(Material for this task begins)

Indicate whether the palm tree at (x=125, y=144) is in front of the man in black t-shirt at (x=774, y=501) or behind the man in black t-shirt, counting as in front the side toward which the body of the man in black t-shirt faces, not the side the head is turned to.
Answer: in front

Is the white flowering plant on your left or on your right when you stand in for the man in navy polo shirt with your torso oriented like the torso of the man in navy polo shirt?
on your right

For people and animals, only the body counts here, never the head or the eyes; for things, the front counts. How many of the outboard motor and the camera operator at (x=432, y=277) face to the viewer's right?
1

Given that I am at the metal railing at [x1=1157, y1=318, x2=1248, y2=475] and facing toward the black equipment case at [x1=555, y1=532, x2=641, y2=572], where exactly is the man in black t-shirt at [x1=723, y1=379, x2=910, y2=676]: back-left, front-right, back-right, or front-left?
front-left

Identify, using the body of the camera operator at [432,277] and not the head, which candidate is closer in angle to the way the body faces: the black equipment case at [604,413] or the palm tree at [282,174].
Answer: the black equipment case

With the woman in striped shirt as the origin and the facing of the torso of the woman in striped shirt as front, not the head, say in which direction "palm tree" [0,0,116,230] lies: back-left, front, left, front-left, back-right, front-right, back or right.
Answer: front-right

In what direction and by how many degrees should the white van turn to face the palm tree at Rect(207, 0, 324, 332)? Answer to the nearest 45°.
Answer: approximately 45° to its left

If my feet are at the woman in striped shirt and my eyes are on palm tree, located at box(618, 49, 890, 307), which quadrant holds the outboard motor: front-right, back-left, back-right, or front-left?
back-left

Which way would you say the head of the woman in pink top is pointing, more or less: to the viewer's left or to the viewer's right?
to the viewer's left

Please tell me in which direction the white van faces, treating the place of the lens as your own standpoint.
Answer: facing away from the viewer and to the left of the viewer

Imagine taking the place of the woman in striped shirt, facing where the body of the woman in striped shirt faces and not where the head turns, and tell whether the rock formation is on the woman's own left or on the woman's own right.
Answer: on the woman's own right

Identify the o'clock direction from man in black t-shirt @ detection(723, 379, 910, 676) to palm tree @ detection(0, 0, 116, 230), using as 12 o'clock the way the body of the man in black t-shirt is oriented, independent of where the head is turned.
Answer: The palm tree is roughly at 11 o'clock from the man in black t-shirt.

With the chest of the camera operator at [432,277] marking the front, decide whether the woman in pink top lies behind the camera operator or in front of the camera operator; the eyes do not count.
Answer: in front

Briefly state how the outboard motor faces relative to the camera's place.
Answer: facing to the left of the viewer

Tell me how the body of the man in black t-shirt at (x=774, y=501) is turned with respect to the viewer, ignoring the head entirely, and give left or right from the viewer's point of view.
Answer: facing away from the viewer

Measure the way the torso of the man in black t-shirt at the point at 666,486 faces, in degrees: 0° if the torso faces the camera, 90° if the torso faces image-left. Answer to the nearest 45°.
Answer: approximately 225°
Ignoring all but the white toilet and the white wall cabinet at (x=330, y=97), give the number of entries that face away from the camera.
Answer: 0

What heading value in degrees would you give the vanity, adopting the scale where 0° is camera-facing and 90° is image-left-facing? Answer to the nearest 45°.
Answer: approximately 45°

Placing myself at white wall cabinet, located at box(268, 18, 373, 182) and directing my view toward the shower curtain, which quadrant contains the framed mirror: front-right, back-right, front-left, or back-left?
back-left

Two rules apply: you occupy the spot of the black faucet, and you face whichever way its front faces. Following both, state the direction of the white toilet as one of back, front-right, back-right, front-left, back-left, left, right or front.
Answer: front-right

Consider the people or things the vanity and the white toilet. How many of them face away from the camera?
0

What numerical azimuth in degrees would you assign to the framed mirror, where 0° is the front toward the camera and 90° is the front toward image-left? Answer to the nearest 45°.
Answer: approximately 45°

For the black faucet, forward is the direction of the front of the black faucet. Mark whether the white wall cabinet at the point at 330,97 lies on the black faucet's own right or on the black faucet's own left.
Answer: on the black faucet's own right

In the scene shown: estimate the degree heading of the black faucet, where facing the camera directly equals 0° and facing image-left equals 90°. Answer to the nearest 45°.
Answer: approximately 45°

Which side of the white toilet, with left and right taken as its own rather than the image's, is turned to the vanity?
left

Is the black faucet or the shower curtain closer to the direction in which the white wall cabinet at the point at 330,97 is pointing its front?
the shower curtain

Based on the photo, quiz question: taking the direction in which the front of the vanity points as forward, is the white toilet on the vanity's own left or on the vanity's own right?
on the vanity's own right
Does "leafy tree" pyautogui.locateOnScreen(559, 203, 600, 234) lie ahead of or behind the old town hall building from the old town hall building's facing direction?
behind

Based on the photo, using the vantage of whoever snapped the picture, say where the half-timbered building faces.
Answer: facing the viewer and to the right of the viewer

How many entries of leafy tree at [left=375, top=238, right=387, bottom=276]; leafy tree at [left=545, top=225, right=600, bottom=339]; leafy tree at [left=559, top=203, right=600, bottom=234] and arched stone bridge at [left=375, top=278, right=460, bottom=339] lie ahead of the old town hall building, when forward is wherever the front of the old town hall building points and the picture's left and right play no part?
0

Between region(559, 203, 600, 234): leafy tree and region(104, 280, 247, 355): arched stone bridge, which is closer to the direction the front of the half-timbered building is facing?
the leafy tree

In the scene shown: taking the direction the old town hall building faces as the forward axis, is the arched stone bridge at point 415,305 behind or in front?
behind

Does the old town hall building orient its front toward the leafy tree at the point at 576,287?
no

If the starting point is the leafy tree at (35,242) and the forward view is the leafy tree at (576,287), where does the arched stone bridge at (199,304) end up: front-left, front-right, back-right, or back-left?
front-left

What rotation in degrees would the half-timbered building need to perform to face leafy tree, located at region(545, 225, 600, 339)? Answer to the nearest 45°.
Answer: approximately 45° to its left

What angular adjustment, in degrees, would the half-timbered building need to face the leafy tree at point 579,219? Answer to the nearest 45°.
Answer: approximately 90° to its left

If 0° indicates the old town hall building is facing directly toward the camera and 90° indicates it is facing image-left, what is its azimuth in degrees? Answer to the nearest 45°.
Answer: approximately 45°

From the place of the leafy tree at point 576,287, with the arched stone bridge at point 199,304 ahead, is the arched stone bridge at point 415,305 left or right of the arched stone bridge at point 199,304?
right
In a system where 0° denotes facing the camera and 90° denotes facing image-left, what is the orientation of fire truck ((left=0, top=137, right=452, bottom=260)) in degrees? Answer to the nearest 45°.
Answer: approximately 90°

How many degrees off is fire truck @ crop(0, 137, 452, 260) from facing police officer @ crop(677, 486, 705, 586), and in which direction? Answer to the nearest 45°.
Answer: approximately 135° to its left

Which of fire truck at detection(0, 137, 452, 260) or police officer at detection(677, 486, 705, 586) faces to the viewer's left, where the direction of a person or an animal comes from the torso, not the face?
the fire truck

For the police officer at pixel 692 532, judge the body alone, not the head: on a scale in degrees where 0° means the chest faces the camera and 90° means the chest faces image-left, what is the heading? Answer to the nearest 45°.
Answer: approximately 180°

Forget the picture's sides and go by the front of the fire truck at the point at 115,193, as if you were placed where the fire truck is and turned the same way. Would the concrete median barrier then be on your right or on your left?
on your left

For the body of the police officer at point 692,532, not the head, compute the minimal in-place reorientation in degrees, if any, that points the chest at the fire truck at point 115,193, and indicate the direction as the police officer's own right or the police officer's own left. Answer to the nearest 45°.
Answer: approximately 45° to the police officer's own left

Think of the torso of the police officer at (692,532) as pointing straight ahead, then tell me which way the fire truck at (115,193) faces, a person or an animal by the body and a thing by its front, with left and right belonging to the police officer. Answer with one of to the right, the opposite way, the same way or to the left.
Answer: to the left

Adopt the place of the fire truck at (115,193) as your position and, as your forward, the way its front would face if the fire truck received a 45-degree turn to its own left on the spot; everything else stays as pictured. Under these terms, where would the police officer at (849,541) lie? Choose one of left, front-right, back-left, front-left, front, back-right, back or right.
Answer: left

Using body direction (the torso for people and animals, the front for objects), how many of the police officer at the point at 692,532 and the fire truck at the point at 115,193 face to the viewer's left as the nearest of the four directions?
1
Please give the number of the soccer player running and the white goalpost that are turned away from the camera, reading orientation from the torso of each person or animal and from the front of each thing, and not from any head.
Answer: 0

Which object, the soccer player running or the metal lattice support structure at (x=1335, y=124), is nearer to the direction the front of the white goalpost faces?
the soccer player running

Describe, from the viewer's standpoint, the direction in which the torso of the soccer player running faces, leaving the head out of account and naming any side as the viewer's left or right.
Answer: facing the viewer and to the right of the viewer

(Material for this task ends)

• What is needed: Starting at the line with "Using body direction", restate each line through the end of the records, both ends included, and stop there.

• Your solution:
Using body direction (the torso for people and animals, the front for objects), how many of the police officer at the point at 692,532 and the fire truck at the point at 115,193 face to the viewer's left as the nearest of the four directions?
1
Please give the number of the soccer player running and the white goalpost that are turned away from the camera, reading orientation from the torso of each person or animal and from the front of each thing, and not from any head.
Answer: 0

Which object, the soccer player running or the metal lattice support structure at (x=1335, y=124), is nearer to the direction the front of the white goalpost faces?
the soccer player running

Describe, from the viewer's standpoint, the direction in which the torso of the soccer player running faces, leaving the head out of account and naming any side as the viewer's left or right.
Answer: facing the viewer and to the right of the viewer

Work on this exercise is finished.